* **Work to complete**
From the entries, copy every line that carries the string "pixels".

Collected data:
====================
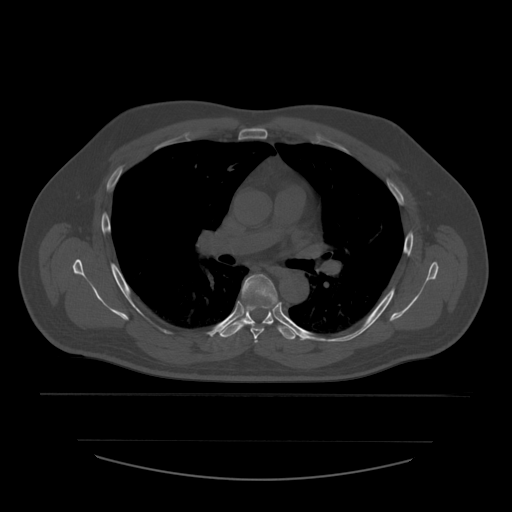
CT including the spine, one axial slice. Position 388 of 532 along the scan axis. Reconstruction kernel STANDARD. 120 kVp. Bone window (W 1800 / L 400 HU). 1.25 mm slice thickness. 512 × 512 image matrix, field of view 441 × 441 mm. Patient age 44 years. Case-level facts recorded for this patient, not image findings: primary cancer: soft tissue sarcoma.
Annotated regions visible in this slice (semi-automatic segmentation, software-assisted and operator-edited):
- T4 vertebra: bounding box [x1, y1, x2, y2] px = [255, 339, 258, 343]
- T5 vertebra: [242, 274, 278, 340]
- T6 vertebra: [220, 300, 298, 340]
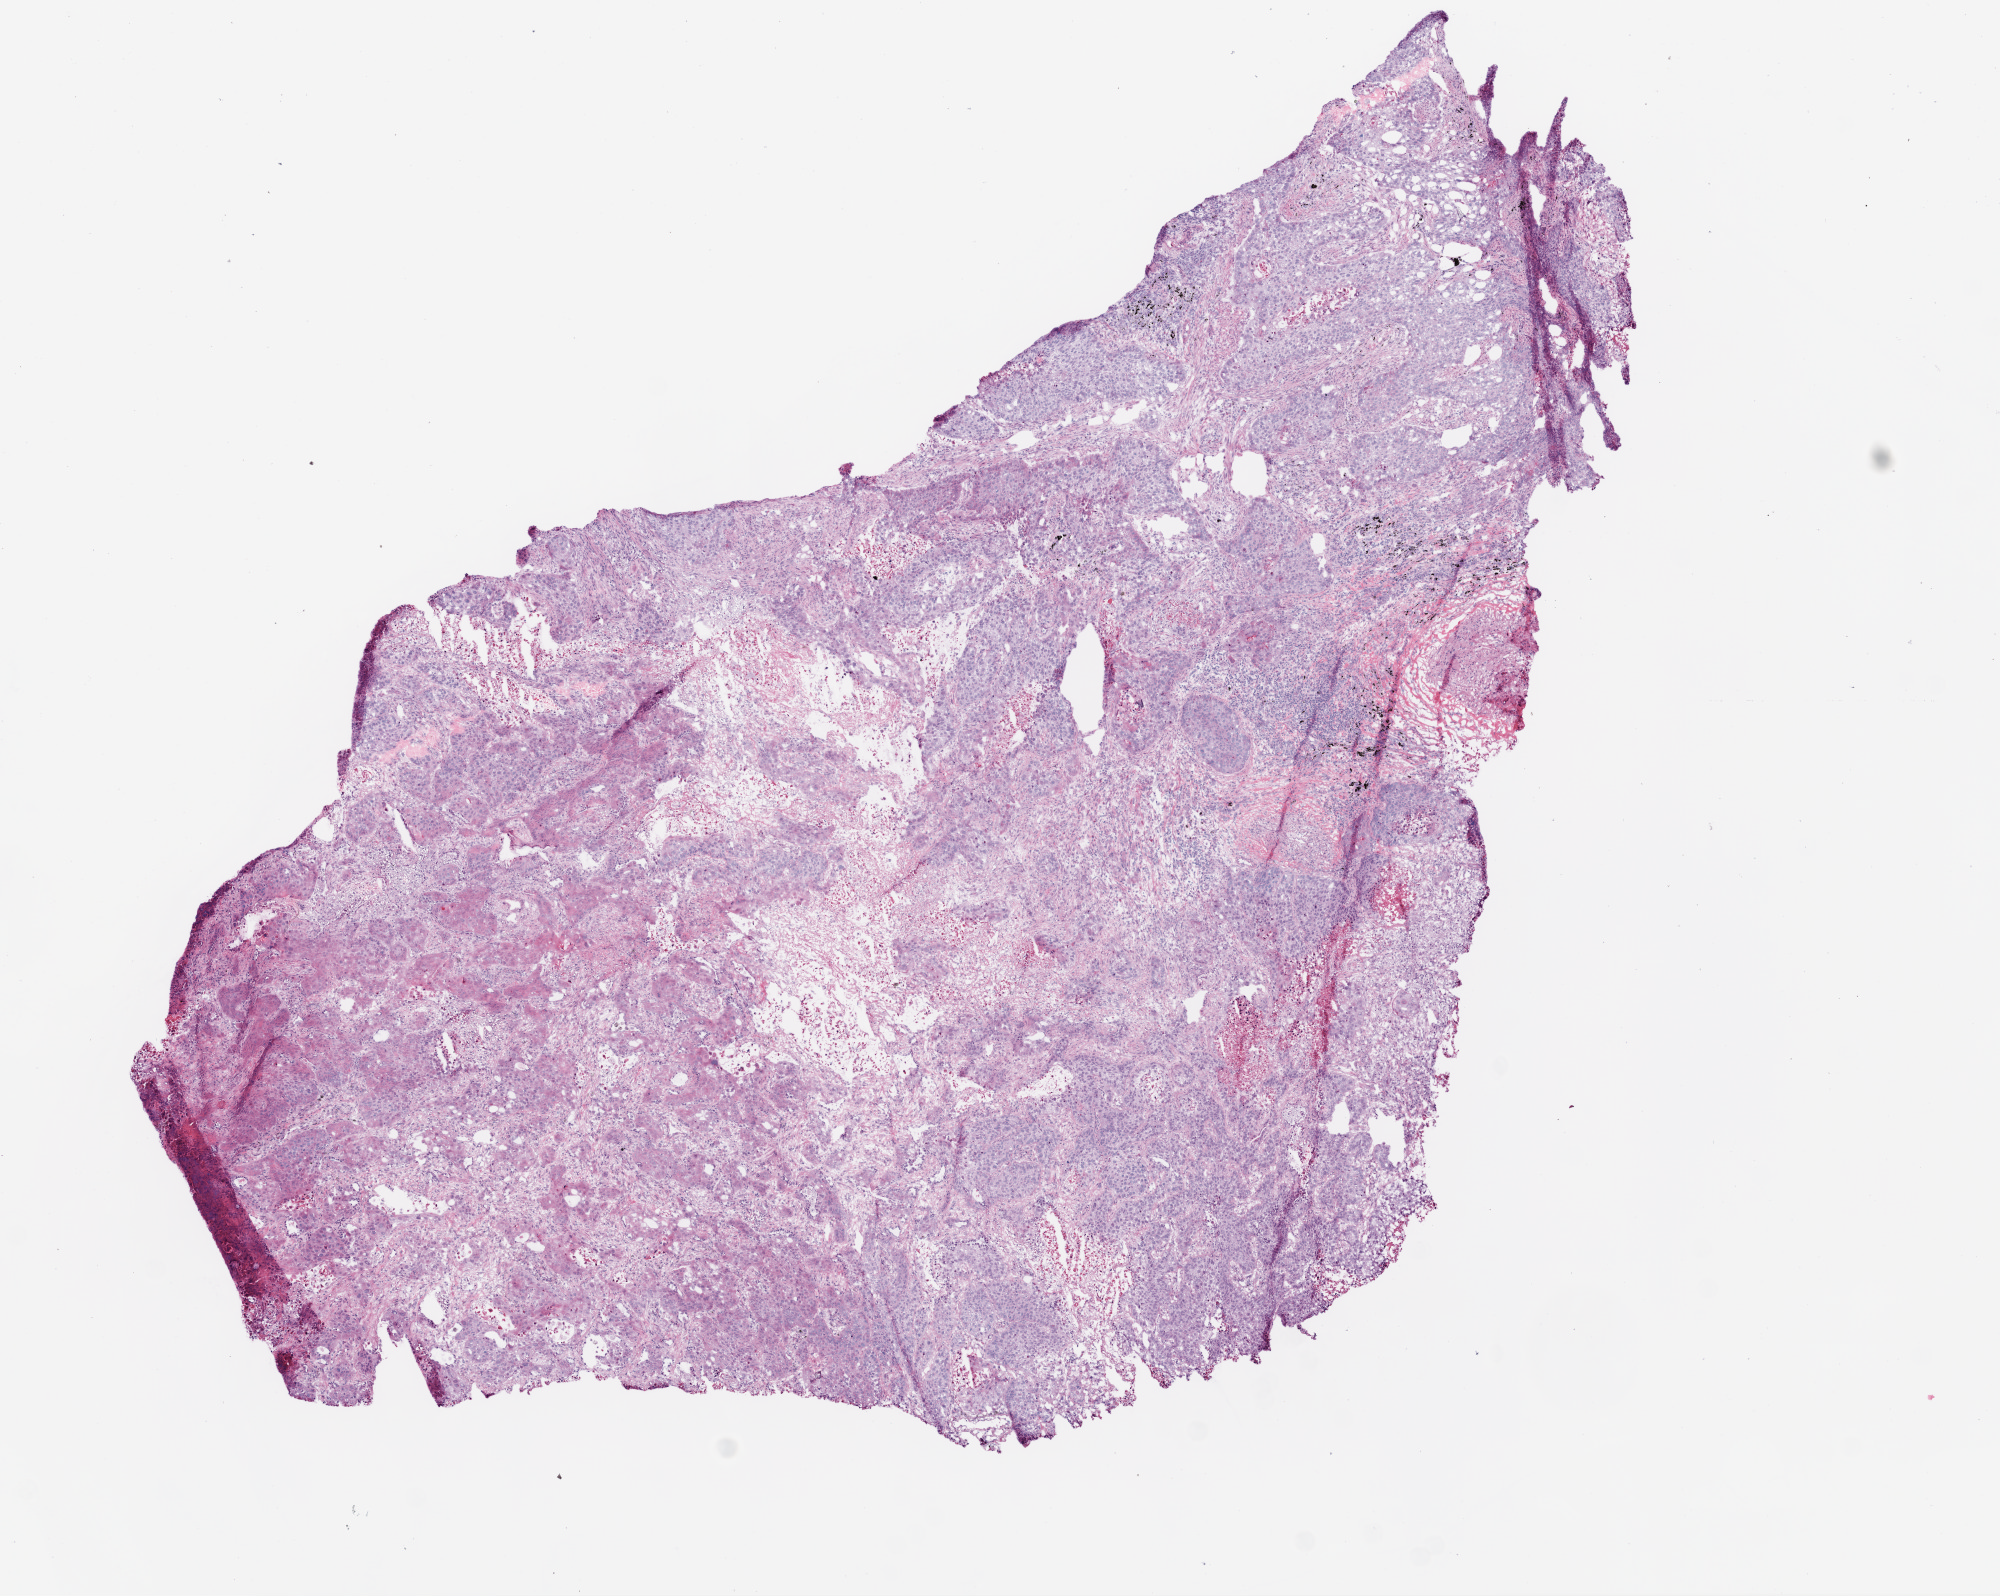
Whole-slide histology image, H&E-stained, whole scanned area (about 8.0 x 6.4 mm) shown as a low-resolution overview; frozen section from the top of the tissue portion; primary tumour sample from the lung. Male patient; age at initial diagnosis 52 years. Slide review estimates, as recorded: tumour cells 82%, tumour nuclei 80%, stromal cells 4%, necrosis 14%. Infiltration values recorded for this section: lymphocyte infiltration 1%.
Diagnosis: Squamous cell carcinoma, NOS (lower lobe, lung). TNM: T2a N0 M0. Laterality: left. AJCC pathologic stage: IB.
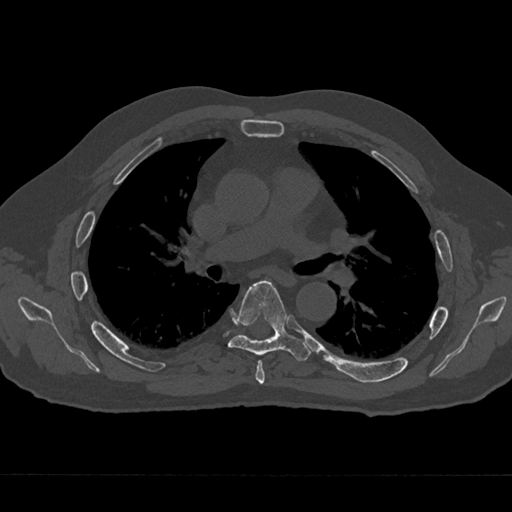
CT including the spine, one axial slice. Slice 427 of 797 in the series (ordered by position). Reconstruction kernel Br40s/3. Bone window (W 1800 / L 400 HU). 0.5 mm slice thickness. 512 × 512 image matrix. Male patient, age 75 years. Case-level facts recorded for this patient, not image findings: primary cancer: renal.
Outlined on this slice (semi-automatic segmentation, software-assisted and operator-edited):
- T5 vertebra: bounding box <255,360,265,385> (left, top, right, bottom; pixels)
- T6 vertebra: <227,280,309,361>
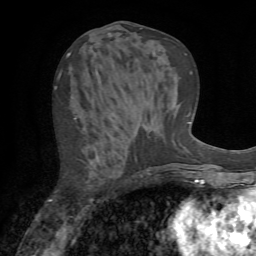
Breast MRI (dynamic contrast-enhanced), one axial slice; position 31 of 72 along the scan axis; cropped to one breast; dynamic contrast-enhanced series, time point 2 of 7 at this slice position (early post-contrast); 1.5 T; TE 4.2 ms, TR 8.7 ms; 2.2 mm slice thickness; 256 × 256 image matrix. Female patient.
Outlined on this slice (semi-automatically segmented with operator editing):
- enhancing-tissue mask used for the functional tumour volume (all voxels passing the contrast-enhancement thresholds inside the analysis volume; usually the tumour): bounding box [x1, y1, x2, y2] px = [74, 116, 94, 203]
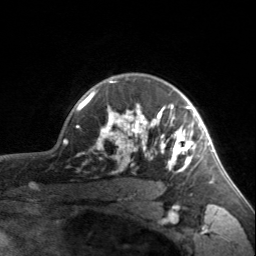
Breast MRI, one axial slice. Slice 124 of 160 in the series (ordered by position). Cropped to one breast. Dynamic contrast-enhanced series, time point 2 of 7 at this slice position (early post-contrast). 3 T. TE 1.7 ms, TR 4.6 ms. 256 × 256 image matrix. Female patient.
Outlined on this slice (semi-automatically segmented with operator editing):
- enhancing-tissue mask used for the functional tumour volume (all voxels passing the contrast-enhancement thresholds inside the analysis volume; usually the tumour): box from (x=90, y=81) to (x=203, y=172) px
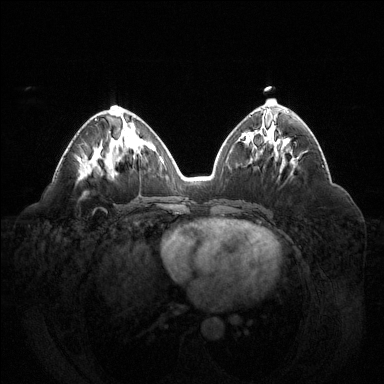
Breast MRI (dynamic contrast-enhanced), one axial slice; slice 65 of 144 in the series (ordered by position); dynamic contrast-enhanced series, time point 2 of 6 at this slice position (early post-contrast); 1.5 T; TE 1.6 ms, TR 4.6 ms; 1.2 mm slice thickness; 384 × 384 image matrix, field of view 400 × 400 mm. Female patient.
Annotated regions visible in this slice (semi-automatically segmented with operator editing):
- enhancing-tissue mask used for the functional tumour volume (all voxels passing the contrast-enhancement thresholds inside the analysis volume; usually the tumour): bounding box [x1, y1, x2, y2] px = [95, 119, 97, 121]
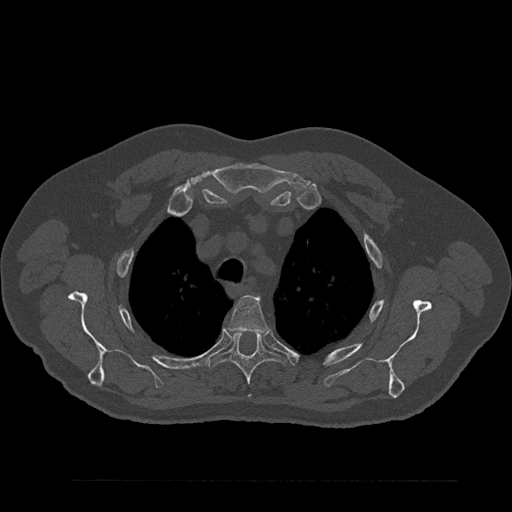
CT including the spine, one axial slice; position 657 of 797 along the scan axis; 120 kVp; bone window (W 1800 / L 400 HU); 0.5 mm slice thickness; 512 × 512 image matrix, field of view 430 × 430 mm. Patient: male, 61 years. From the clinical record (not read from this slice): primary cancer: prostate.
Outlined on this slice (semi-automatically segmented with operator editing):
- T3 vertebra: bounding box <228,295,267,333> (left, top, right, bottom; pixels)
- T4 vertebra: <207,330,286,399>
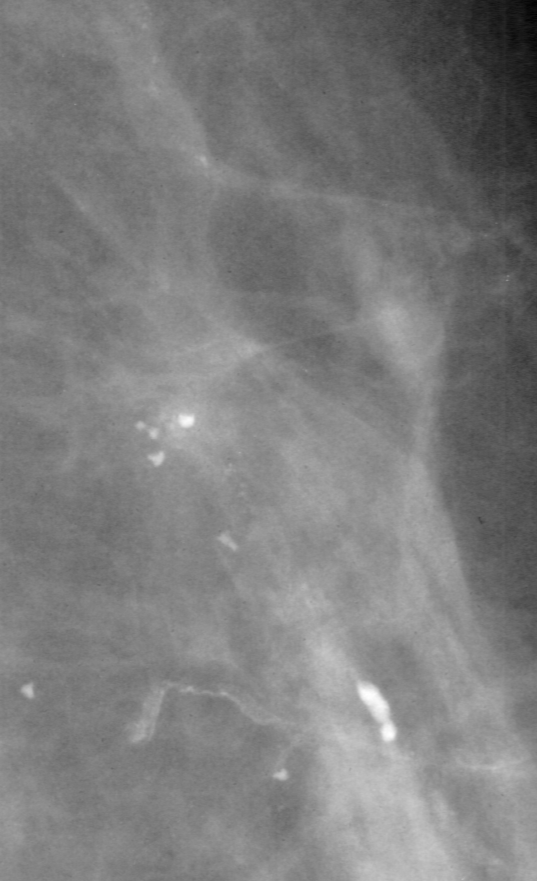
Cropped region of a digitized screen-film mammogram centred on a radiologist-marked abnormality, right breast, MLO view, BI-RADS breast density category 2 (scale 1–4).
Calcifications, morphology pleomorphic, distribution linear; BI-RADS assessment category 4; subtlety rating 2 on a 1 (subtle) to 5 (obvious) scale; pathology result (as recorded, not read from the image): malignant.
====================
* **Result below**
- T5 vertebra: bounding box <255,360,265,385> (left, top, right, bottom; pixels)
- T3 vertebra: bounding box <228,295,267,333> (left, top, right, bottom; pixels)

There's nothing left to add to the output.